Irish Studies and English professor wins René Wellek Prize for ‘Languages of the Night’

barry_mccrea_300 Barry McCrea

Barry McCrea, the Donald R. Keough Family Professor of Irish Studies and a professor of English, Irish language and literature, and Romance languages and literatures, has been awarded the René Wellek Prize by the American Comparative Literature Association for the best book in the past year in comparative literature.

McCrea’s Languages of the Night: Minor Languages and the Literary Imagination in Twentieth-Century Ireland and Europe (Yale University Press, 2015) explores how the decline of rural languages and dialects in 20th-century Europe shaped ideas about language and literature and exerted a powerful influence on literary modernism.

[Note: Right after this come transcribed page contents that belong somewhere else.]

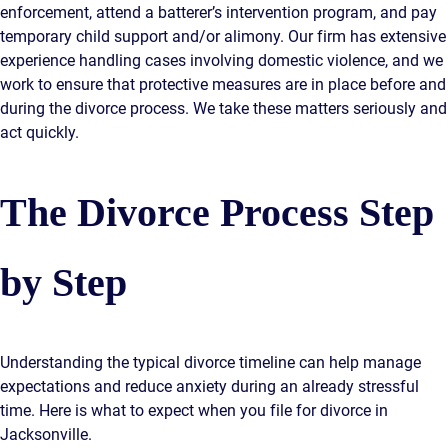
enforcement, attend a batterer’s intervention program, and pay
temporary child support and/or alimony. Our firm has extensive
experience handling cases involving domestic violence, and we
work to ensure that protective measures are in place before and
during the divorce process. We take these matters seriously and
act quickly.
The Divorce Process Step
by Step
Understanding the typical divorce timeline can help manage
expectations and reduce anxiety during an already stressful
time. Here is what to expect when you file for divorce in
Jacksonville.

The Wellek Prize is generally considered to be the most prestigious award in the field of literary studies. Past winners of the award include Umberto Eco and Edward Said.

In announcing the prize at its annual meeting at Harvard University last week, the awards committee offered high praise for McCrea.

“This meticulously researched book, rendered in a haunting, lyrical style, juxtaposes a set of cases in which vanishing vernaculars inspired the linguistic strategies of literary modernism in the early 20th. On the basis of linguistic exegesis and close readings, Barry McCrea uncovers the longings of lost language inscribed in the poetry and prose of such modernists as Seán Ó Ríordáin, Pier Paolo Pasolini, Marcel Proust, and James Joyce. In so doing, he illuminates the literary afterlife of languages that were disappearing at the peripheries of modern urban cultures, and for the first time, places them in comparative historical and cultural perspective," the committee wrote.

“McCrea’s study eschews linguistic-anthropological analyses or language politics that might distinguish between the rise of highbrow literature in Irish (as language revival) and the selective use of non-standard language in Joyce, Proust, and Pasolini (as dialect writing). Instead he demonstrates, brilliantly, that these phenomena were motivated by a shared impulse to find beauty in vanishing vernaculars. An affirmation of the passion and moment of the local in the metropolitan, this comparatively slim volume will have large consequences for future research in comparative literature. It is beautifully written, imaginatively conceived, and methodologically a tour de force.”

This is the first time that a book about Irish themes has won the prize.

McCrea, a faculty fellow at the Keough-Naughton Institute for Irish Studies, is the author of The First Verse, a novel, which won the 2006 Ferro-Grumley Prize for fiction; In the Company of Strangers: Narrative and Family in Dickens, Conan Doyle, Joyce and Proust; and Minor Languages and the Modern Literary Imagination.